++++ SEITENTEXT ++++
Produktlebenszyklus planenBeispiele für die Visualisierung und Arbeit mit dem Produktlebenszyklus

Mit dem Produktlebenszyklus können die Erfolge eines Produkts oder Chancen und Risiken eines Markts dargestellt und analysiert werden. Je nach Ziel und Fragestellung gibt es unterschiedliche Varianten, den Produktlebenszyklus zu visualisieren. Lernen Sie anhand verschiedener Beispiele, wie Sie den Produktlebenszyklus in diesem Kontext einsetzen können.

Wofür kann man den Produktlebenszyklus nutzen?

Mit dem Konzept oder Modell Produktlebenszyklus wird das Leben eines Produkts beschrieben. Dazu wird meistens über einen längeren Zeitraum grafisch dargestellt, wie viele Produkte pro Jahr oder Quartal verkauft wurden oder wie viel Umsatz mit den Produkten erzielt wurde.

Genauso kann mit dem Produktlebenszyklus herstellerübergreifend die Entwicklung einer Produktkategorie oder einer Produktgattung dargestellt werden. Damit wird die Marktentwicklung in einem Bild beschrieben. Märkte lassen sich mit einer solchen Visualisierung besser einschätzen und bewerten in Bezug auf Attraktivität, Chancen für die Zukunft, Umsatz- und Gewinnaussichten oder Risiken, die sich in diesem Markt ergeben können.

Diese Produkt- und Marktentwicklung und der Produktlebenszyklus werden in Marktstudien zusammengestellt und bewertet. In solchen Marktstudien finden sich Beispiele für Produktlebenszyklus und Beispiele für die unterschiedlichen Darstellungsformen.

Welche Darstellung gut und hilfreich ist, hängt immer von der Fragestellung ab. Im Folgenden sollen einige Beispiele für Produktlebenszyklen zeigen, welche Fragen mit der jeweiligen Form der Darstellung beantwortet werden können.

Beispiel: Attraktivität eines neuen Markts beurteilen

Mögliche Fragen sind:

  • Wie wird sich ein neuer Markt in den nächsten Jahren entwickeln?
  • Ist es sinnvoll, in diesen Markt einzusteigen und dafür Produkte zu entwickeln?

Die erste Phase des Produktlebenszyklus ist die Einführungsphase. Erst am Ende dieser Phase zeigt sich, ob ein Markt oder ein Produkt wirklich attraktiv ist. Für ganz neue Märkte ist eine solche Aussage sehr schwierig.

Um dennoch eine Prognose abzugeben, analysieren Experten Einflussfaktoren auf die Marktentwicklung, Indikatoren zum Marktpotenzial und die Akzeptanz möglicher Kunden und Nutzer. Danach erstellen Sie eine Marktprognose wie im folgenden Beispiel für Telemedizin und E-Health vom Branchenverband BITKOM.
++++
AUFGABENSTELLUNG – Geben Sie aus dem Text zum Produktlebenszyklus die Passage wortgetreu wieder, beginnend mit „Diese Produkt- und“ und fortlaufend bis einschließlich „beantwortet werden können.“. Stützen Sie sich ausschließlich auf den Text zum Produktlebenszyklus.
++++ DATENAUSZÜGE ++++
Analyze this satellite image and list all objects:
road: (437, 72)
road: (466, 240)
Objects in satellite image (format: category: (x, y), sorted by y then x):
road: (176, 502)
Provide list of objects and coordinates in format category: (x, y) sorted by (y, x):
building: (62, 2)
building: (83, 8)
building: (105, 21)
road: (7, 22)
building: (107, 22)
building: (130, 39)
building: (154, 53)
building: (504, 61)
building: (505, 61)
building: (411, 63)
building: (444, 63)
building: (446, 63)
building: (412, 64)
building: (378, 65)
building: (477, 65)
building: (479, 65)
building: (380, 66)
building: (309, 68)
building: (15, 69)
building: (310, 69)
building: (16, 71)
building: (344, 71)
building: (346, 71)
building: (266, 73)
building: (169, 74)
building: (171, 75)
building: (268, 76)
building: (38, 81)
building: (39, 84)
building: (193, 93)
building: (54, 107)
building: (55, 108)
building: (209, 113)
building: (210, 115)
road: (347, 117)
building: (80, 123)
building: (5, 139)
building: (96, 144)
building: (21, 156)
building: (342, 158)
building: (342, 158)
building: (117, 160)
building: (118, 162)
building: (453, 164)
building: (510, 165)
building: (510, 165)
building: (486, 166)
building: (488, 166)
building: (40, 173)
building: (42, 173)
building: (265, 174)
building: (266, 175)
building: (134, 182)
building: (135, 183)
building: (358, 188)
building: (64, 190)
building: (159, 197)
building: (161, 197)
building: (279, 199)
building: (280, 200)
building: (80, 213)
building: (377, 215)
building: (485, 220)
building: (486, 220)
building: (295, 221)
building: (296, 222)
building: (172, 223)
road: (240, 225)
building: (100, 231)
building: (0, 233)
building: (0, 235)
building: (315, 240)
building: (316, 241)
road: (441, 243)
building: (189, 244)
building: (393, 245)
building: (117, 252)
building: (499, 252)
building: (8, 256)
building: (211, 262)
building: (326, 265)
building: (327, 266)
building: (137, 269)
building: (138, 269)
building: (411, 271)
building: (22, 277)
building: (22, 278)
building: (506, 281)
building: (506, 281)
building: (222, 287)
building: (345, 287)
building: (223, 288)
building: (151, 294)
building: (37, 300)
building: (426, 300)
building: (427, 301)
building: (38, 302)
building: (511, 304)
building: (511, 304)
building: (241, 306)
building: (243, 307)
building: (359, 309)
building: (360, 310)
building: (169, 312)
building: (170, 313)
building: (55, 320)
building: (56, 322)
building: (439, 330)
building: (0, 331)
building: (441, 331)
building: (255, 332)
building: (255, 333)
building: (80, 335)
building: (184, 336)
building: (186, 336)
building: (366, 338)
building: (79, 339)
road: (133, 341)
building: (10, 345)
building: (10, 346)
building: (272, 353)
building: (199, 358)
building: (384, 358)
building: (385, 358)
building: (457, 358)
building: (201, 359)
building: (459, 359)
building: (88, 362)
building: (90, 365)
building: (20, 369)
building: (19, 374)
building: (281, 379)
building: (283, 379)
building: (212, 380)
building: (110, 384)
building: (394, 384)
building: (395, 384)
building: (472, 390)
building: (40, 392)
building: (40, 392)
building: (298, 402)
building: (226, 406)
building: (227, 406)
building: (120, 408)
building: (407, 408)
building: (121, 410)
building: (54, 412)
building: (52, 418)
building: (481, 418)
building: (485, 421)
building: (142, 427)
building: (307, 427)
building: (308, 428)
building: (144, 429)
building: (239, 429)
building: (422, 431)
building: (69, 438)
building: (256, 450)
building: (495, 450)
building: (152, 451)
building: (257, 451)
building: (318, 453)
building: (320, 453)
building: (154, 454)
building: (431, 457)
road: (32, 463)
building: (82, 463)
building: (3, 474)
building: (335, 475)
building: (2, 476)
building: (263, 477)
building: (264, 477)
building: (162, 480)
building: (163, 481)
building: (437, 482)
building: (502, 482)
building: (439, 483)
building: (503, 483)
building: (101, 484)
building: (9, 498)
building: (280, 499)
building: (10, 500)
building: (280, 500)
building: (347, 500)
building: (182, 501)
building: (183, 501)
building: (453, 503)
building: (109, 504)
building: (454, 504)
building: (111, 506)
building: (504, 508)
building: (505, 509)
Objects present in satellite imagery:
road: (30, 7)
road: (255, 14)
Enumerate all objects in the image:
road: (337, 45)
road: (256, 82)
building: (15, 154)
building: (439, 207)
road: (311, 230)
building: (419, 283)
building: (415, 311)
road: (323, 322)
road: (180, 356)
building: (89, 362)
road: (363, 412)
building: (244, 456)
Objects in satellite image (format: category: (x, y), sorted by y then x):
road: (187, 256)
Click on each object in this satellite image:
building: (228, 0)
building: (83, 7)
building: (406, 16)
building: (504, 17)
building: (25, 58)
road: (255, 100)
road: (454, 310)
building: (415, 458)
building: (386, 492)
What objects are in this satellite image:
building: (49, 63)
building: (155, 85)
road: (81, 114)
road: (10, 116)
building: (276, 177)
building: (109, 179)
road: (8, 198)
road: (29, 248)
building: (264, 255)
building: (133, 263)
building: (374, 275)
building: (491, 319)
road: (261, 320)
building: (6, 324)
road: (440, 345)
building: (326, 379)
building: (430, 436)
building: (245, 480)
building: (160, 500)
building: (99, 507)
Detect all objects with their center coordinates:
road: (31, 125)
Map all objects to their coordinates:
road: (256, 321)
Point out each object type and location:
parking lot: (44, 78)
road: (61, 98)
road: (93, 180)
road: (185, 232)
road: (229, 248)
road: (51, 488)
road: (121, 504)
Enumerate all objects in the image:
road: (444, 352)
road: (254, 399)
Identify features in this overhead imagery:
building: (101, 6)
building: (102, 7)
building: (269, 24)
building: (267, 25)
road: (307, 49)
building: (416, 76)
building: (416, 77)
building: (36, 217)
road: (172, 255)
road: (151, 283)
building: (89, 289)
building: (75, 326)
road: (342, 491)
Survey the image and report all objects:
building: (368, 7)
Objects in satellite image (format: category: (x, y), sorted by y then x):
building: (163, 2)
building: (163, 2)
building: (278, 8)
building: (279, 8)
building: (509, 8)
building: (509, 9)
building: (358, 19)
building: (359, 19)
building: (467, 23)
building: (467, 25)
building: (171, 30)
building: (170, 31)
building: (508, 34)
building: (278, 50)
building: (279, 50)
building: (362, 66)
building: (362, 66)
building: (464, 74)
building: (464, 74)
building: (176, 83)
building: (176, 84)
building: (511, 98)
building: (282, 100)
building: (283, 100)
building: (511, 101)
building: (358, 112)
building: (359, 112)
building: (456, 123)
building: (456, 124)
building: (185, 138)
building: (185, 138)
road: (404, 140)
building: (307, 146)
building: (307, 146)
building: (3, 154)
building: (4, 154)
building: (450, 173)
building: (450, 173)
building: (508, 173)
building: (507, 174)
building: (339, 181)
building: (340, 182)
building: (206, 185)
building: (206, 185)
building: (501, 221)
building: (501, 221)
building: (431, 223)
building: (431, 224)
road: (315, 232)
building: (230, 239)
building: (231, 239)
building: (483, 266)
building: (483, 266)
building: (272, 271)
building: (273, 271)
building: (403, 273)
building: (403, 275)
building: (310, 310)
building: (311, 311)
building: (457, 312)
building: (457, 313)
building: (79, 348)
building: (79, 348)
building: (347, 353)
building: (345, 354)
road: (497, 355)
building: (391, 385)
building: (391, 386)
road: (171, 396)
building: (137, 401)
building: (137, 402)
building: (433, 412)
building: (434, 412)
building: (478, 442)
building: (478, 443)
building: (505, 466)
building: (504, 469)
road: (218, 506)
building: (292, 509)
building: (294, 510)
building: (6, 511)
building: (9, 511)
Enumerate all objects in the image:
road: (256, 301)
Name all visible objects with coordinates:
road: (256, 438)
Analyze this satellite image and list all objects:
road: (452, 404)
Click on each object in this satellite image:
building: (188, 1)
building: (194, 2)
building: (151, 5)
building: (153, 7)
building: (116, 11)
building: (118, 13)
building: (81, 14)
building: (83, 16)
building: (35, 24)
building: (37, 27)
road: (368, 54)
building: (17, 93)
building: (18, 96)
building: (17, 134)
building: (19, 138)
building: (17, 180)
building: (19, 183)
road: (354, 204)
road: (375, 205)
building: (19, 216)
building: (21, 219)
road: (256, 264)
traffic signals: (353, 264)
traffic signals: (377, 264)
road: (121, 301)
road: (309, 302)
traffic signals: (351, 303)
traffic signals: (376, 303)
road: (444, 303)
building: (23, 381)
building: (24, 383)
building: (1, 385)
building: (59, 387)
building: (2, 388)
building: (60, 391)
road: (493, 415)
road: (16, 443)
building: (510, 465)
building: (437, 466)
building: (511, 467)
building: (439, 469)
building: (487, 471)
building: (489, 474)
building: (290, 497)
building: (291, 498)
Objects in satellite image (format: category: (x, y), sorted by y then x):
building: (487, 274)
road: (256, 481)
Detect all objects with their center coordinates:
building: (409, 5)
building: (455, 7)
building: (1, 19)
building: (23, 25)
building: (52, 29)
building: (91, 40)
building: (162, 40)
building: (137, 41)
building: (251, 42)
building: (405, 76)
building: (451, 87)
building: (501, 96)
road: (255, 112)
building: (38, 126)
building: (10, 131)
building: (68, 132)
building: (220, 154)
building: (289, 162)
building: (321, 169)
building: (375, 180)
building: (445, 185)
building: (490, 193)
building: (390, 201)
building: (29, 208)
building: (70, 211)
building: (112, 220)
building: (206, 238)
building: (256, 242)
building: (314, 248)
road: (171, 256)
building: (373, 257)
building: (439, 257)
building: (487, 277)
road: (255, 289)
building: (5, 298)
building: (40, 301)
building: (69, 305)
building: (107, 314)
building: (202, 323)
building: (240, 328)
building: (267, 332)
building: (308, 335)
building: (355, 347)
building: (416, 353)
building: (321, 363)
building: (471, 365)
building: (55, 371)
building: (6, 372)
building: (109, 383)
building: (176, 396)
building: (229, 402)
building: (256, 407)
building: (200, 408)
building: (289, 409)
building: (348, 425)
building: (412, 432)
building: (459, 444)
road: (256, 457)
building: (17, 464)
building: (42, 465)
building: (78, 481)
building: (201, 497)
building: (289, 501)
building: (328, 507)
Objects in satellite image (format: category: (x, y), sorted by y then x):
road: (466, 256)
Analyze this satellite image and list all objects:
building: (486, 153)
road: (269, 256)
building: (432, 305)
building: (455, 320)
++++
DIE ANTWORT –
Diese Produkt- und Marktentwicklung und der Produktlebenszyklus werden in Marktstudien zusammengestellt und bewertet. In solchen Marktstudien finden sich Beispiele für Produktlebenszyklus und Beispiele für die unterschiedlichen Darstellungsformen.

Welche Darstellung gut und hilfreich ist, hängt immer von der Fragestellung ab. Im Folgenden sollen einige Beispiele für Produktlebenszyklen zeigen, welche Fragen mit der jeweiligen Form der Darstellung beantwortet werden können.